Figura 5.7 - Tipos de elemento: (a) triangular de 6 nós e (b) triangular de 15 nós (adaptado Brinkgreve, 2002).

5.3.1.2. Geometria, condições de contorno e propriedades dos materiais

A geometria é função do problema que será analisado. Diversos são os componentes para definição do problema. Depois que se define a geometria dos problemas, são definidas as propriedades dos materiais envolvidos, cujos parâmetros são função do elemento estrutural e/ou do comportamento do solo.

A seguir estão os diversos componentes disponíveis no Plaxis para compor uma geometria, bem como suas funções, características e propriedades de interesse do material.

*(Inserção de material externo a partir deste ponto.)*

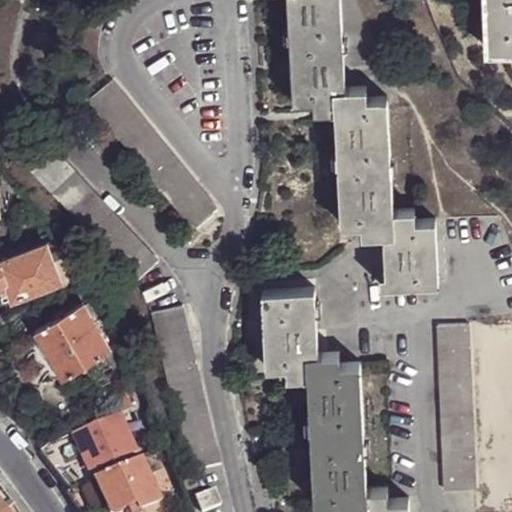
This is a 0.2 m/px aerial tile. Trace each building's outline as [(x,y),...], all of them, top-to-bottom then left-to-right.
[(290,0),(295,100),(315,99),(316,110),(337,108),(348,108),(347,87),(343,0),(290,0)] [(511,0),(489,0),(491,52),(511,50),(511,0)] [(91,98),(194,226),(215,207),(114,79),(91,98)] [(368,86),(347,87),(348,108),(337,108),(342,223),(363,221),(364,233),(384,232),(396,232),(396,209),(390,95),(368,96),(368,86)] [(26,159),(136,280),(158,259),(48,138),(26,159)] [(27,213),(37,210),(29,200),(23,202),(27,213)] [(416,208),(396,209),(396,232),(384,232),(387,284),(439,282),(436,219),(417,220),(416,208)] [(0,260),(8,280),(14,296),(60,280),(45,242),(0,258),(0,260)] [(68,269),(74,283),(77,282),(83,280),(86,278),(76,265),(68,269)] [(3,300),(14,296),(8,280),(0,283),(0,294),(1,296),(3,300)] [(77,282),(74,283),(80,294),(90,289),(83,280),(77,282)] [(308,353),(319,353),(315,288),(263,290),(268,365),(287,365),(288,377),(310,376),(308,353)] [(62,375),(105,351),(110,348),(82,299),(34,328),(62,375)] [(152,312),(181,438),(195,471),(220,466),(183,305),(152,312)] [(95,314),(98,320),(105,318),(102,311),(95,314)] [(437,324),(445,490),(476,489),(468,323),(437,324)] [(132,362),(133,359),(122,342),(110,348),(105,351),(113,369),(132,362)] [(340,351),(319,353),(308,353),(310,376),(316,501),(337,499),(338,511),(356,510),(368,510),(368,487),(360,361),(340,363),(340,351)] [(124,393),(119,416),(132,410),(124,393)] [(119,416),(75,435),(90,472),(135,451),(119,416)] [(141,459),(96,481),(109,511),(123,511),(126,511),(141,511),(160,501),(141,459)] [(0,511),(3,511),(6,511),(14,504),(0,486),(0,511)] [(389,486),(368,487),(368,510),(356,510),(356,511),(410,511),(410,497),(389,498),(389,486)] [(70,500),(77,511),(102,511),(93,490),(70,500)] [(195,500),(200,511),(210,511),(220,507),(214,492),(195,500)]
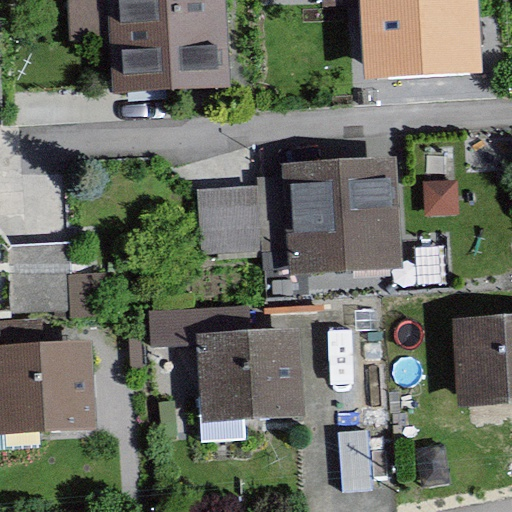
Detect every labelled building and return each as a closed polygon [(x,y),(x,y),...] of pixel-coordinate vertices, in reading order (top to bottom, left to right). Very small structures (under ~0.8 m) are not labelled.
[(228,93),(222,0),(102,0),(108,99),(228,93)] [(465,0),(361,0),(369,90),(472,81),(465,0)] [(399,287),(393,170),(276,176),(282,293),(399,287)] [(12,241),(13,279),(74,278),(73,240),(12,241)] [(511,332),(456,336),(461,417),(511,414),(511,332)] [(295,344),(191,350),(195,427),(299,422),(295,344)] [(89,347),(0,352),(0,436),(94,431),(89,347)]
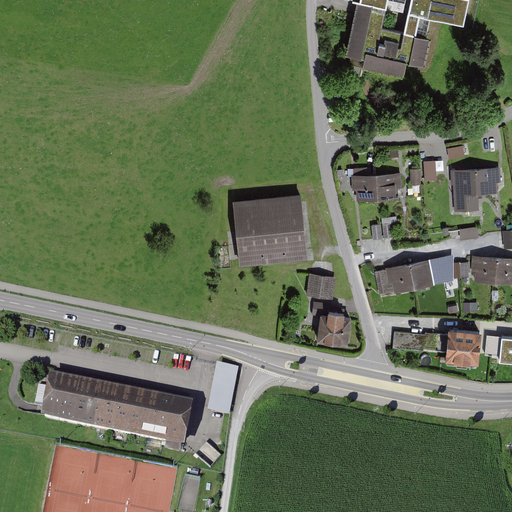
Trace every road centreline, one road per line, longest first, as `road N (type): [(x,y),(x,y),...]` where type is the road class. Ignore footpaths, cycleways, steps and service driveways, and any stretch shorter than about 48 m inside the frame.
road 1 (secondary): [(374,382),(0,300)]
road 2 (residential): [(323,143),(377,366),(374,382)]
road 3 (residential): [(511,112),(458,132),(323,143)]
road 4 (track): [(223,511),(234,430),(262,357)]
road 5 (residential): [(311,0),(323,143)]
road 6 (secondary): [(511,401),(374,382)]
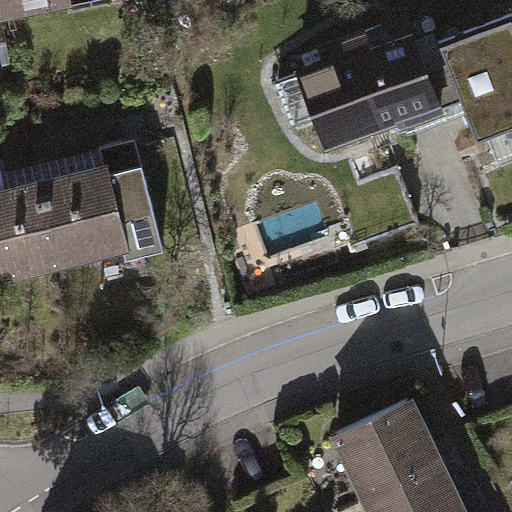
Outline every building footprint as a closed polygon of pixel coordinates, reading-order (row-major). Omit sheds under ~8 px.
[(446,62),(423,70),(436,106),(440,118),(463,110),(473,137),(511,122),(511,16),(511,13),(438,39),(446,62)] [(328,62),(300,72),(325,140),(398,114),(400,119),(436,106),(423,70),(408,28),(366,43),(362,29),(322,44),(328,62)] [(97,151),(101,163),(113,209),(146,200),(130,142),(97,151)] [(122,239),(113,209),(101,163),(39,180),(60,256),(122,239)] [(397,165),(335,186),(354,242),(417,220),(397,165)] [(39,180),(0,190),(0,272),(60,256),(39,180)] [(333,427),(365,492),(435,457),(406,392),(333,427)] [(462,511),(435,457),(365,492),(374,511),(462,511)]
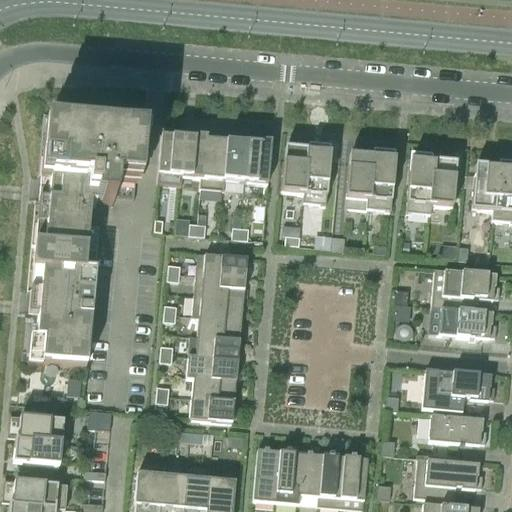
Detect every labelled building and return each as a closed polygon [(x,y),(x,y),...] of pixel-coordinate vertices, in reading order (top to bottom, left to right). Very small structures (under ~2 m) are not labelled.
[(82,276),(86,231),(88,209),(94,209),(95,199),(100,200),(100,208),(111,209),(112,203),(112,204),(112,203),(132,205),(134,183),(138,183),(142,138),(143,126),(42,117),(26,297),(19,365),(84,371),(90,314),(78,313),(78,308),(90,310),(92,285),(80,284),(81,279),(93,280),(93,277),(82,276)] [(178,191),(182,138),(160,136),(159,140),(155,189),(178,191)] [(199,193),(204,140),(182,138),(178,191),(179,192),(180,182),(198,183),(197,193),(199,193)] [(220,195),(225,142),(204,140),(199,193),(220,195)] [(243,187),(247,144),(225,142),(220,195),(222,195),(223,186),(243,187)] [(269,150),(269,146),(247,144),(243,187),(265,190),(265,189),(269,150)] [(282,163),(279,197),(302,199),(306,153),(294,152),(283,151),(282,163)] [(302,199),(301,208),(324,210),(324,201),(329,155),(307,153),(306,153),(302,199)] [(365,214),(370,159),(348,157),(343,212),(365,214)] [(388,217),(393,161),(370,159),(365,214),(388,217)] [(426,220),(431,165),(409,163),(404,218),(426,220)] [(454,167),(431,165),(426,220),(428,220),(429,211),(450,213),(454,167)] [(491,226),(496,171),(473,168),(469,214),(490,216),(489,226),(491,226)] [(511,227),(511,172),(496,171),(491,226),(511,227)] [(160,237),(161,225),(153,224),(152,237),(160,237)] [(195,241),(196,229),(188,228),(187,240),(195,241)] [(203,242),(204,229),(196,229),(195,241),(203,242)] [(238,245),(239,233),(231,232),(229,244),(238,245)] [(246,245),(247,233),(239,233),(238,245),(246,245)] [(297,251),(298,241),(284,240),(283,250),(297,251)] [(329,254),(330,242),(315,241),(313,253),(329,254)] [(341,255),(342,244),(331,243),(330,254),(341,255)] [(400,245),(399,257),(407,258),(408,246),(400,245)] [(455,264),(456,251),(440,249),(439,262),(455,264)] [(383,258),(383,251),(372,250),(371,257),(383,258)] [(458,251),(457,263),(466,264),(467,252),(458,251)] [(487,268),(488,258),(474,257),(473,267),(487,268)] [(243,285),(245,263),(195,259),(193,280),(243,285)] [(178,279),(178,271),(166,270),(166,278),(178,279)] [(497,304),(498,292),(493,291),(494,279),(433,274),(429,312),(469,316),(471,301),(477,302),(477,304),(490,306),(491,303),(497,304)] [(177,287),(178,279),(166,278),(165,286),(177,287)] [(242,293),(243,285),(193,280),(192,300),(241,305),(241,302),(245,303),(246,293),(242,293)] [(394,294),(393,309),(405,310),(407,296),(394,294)] [(239,325),(241,305),(192,300),(190,321),(239,325)] [(174,319),(175,311),(162,310),(162,318),(174,319)] [(487,344),(487,342),(493,342),(494,330),(490,329),(491,317),(469,316),(429,312),(427,338),(467,342),(467,340),(473,340),(473,343),(487,344)] [(173,327),(174,319),(162,318),(161,326),(173,327)] [(237,345),(239,325),(190,321),(190,322),(197,323),(195,342),(237,345)] [(411,339),(411,338),(411,337),(411,335),(411,333),(411,332),(410,331),(409,330),(408,329),(406,328),(404,327),(403,327),(401,327),(399,328),(397,329),(396,329),(395,330),(395,331),(394,332),(394,333),(393,334),(393,335),(393,337),(394,338),(394,340),(395,341),(396,342),(397,343),(398,344),(400,345),(401,345),(403,345),(404,345),(406,345),(407,344),(408,343),(409,342),(410,341),(411,339)] [(236,366),(237,345),(195,342),(193,360),(186,360),(186,361),(236,366)] [(170,360),(171,352),(159,351),(158,359),(170,360)] [(169,368),(170,360),(158,359),(157,367),(169,368)] [(235,374),(236,366),(186,361),(184,382),(234,386),(234,383),(238,384),(239,374),(235,374)] [(423,376),(420,413),(460,417),(461,404),(462,402),(467,402),(467,405),(481,406),(481,404),(491,405),(492,392),(488,392),(490,380),(423,374),(423,376)] [(67,381),(65,399),(79,400),(80,383),(67,381)] [(232,407),(234,386),(184,382),(184,383),(191,384),(190,403),(232,407)] [(166,401),(167,393),(155,391),(154,400),(166,401)] [(166,409),(166,401),(154,400),(154,408),(166,409)] [(384,401),(383,415),(395,416),(397,402),(384,401)] [(230,428),(232,407),(190,403),(188,424),(230,428)] [(108,435),(110,417),(88,415),(86,433),(108,435)] [(477,450),(477,448),(483,449),(485,436),(480,436),(481,424),(429,419),(427,446),(457,449),(458,446),(464,447),(463,449),(477,450)] [(59,448),(61,426),(16,422),(13,444),(59,448)] [(148,443),(149,433),(136,432),(135,442),(148,443)] [(187,447),(188,437),(175,436),(174,445),(187,447)] [(201,448),(202,438),(188,437),(187,447),(201,448)] [(240,451),(241,442),(227,440),(226,450),(240,451)] [(57,471),(59,448),(13,444),(11,467),(57,471)] [(380,445),(379,459),(391,460),(393,446),(380,445)] [(274,507),(279,456),(255,454),(251,505),(274,507)] [(295,509),(300,458),(279,456),(274,507),(295,509)] [(317,511),(321,460),(300,458),(295,509),(317,511)] [(324,511),(338,511),(343,462),(321,460),(317,511),(324,511)] [(361,511),(365,464),(343,462),(338,511),(361,511)] [(473,495),(473,492),(479,493),(481,481),(476,480),(477,468),(415,463),(412,502),(452,506),(454,490),(459,491),(459,493),(473,495)] [(103,485),(104,477),(82,475),(82,483),(103,485)] [(205,511),(209,475),(207,475),(207,484),(184,482),(181,511),(205,511)] [(230,511),(234,477),(209,475),(205,511),(230,511)] [(157,511),(160,480),(135,478),(131,511),(157,511)] [(181,511),(184,482),(160,480),(157,511),(181,511)] [(44,511),(63,511),(65,491),(10,486),(8,509),(44,511)] [(376,490),(375,504),(387,505),(389,491),(376,490)]
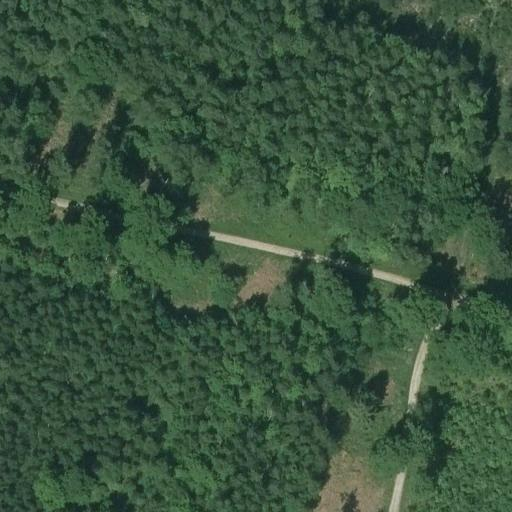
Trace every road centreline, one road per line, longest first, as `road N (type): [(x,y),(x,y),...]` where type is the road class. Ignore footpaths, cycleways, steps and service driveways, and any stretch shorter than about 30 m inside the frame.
road 1 (track): [(436,299),(0,197)]
road 2 (track): [(389,511),(436,299)]
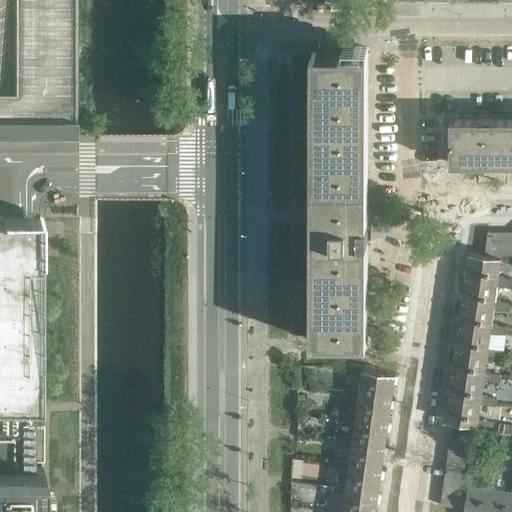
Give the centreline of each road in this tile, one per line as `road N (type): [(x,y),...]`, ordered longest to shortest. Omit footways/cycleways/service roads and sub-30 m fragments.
road 1 (tertiary): [(220,511),(220,170)]
road 2 (residential): [(395,511),(432,183)]
road 3 (residential): [(218,23),(511,24)]
road 4 (unclassified): [(0,171),(220,170)]
road 5 (residential): [(432,183),(407,183),(411,45)]
road 6 (tertiary): [(220,170),(218,23)]
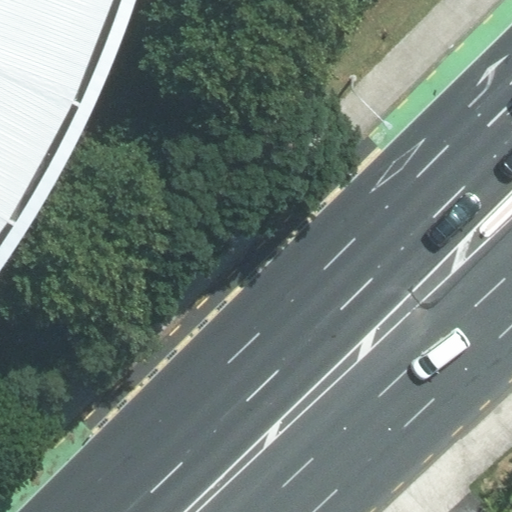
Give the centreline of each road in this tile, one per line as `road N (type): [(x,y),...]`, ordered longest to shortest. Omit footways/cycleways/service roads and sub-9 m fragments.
road 1 (secondary): [(434,240),(142,511)]
road 2 (primary): [(434,240),(511,104)]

• Elementos de placa (Plate): são elementos utilizados para simular estruturas esbeltas no solo e que apresentam elevadas rigidez a flexão e rigidez normal, tais como, paredes, muros, estruturas de túneis, entre outras. Os parâmetros requeridos na modelagem para reproduzir o comportamento destes elementos são: rigidez à flexão (EI) e rigidez axial (EA).

• Elementos de ancoragem (Anchor): são elementos lineares utilizados para simular ancoragens (tracção) e suportes (compressão), existindo a possibilidade de aplicação de pretensões.

• Elementos de geogrelhas (Geogrid): são elementos lineares esbeltos que trabalham, apenas, à tracção. O único parâmetro requerido na modelagem deste elemento é a rigidez axial elástica (EA). Este elemento permite a modelagem de reforços planos contínuos.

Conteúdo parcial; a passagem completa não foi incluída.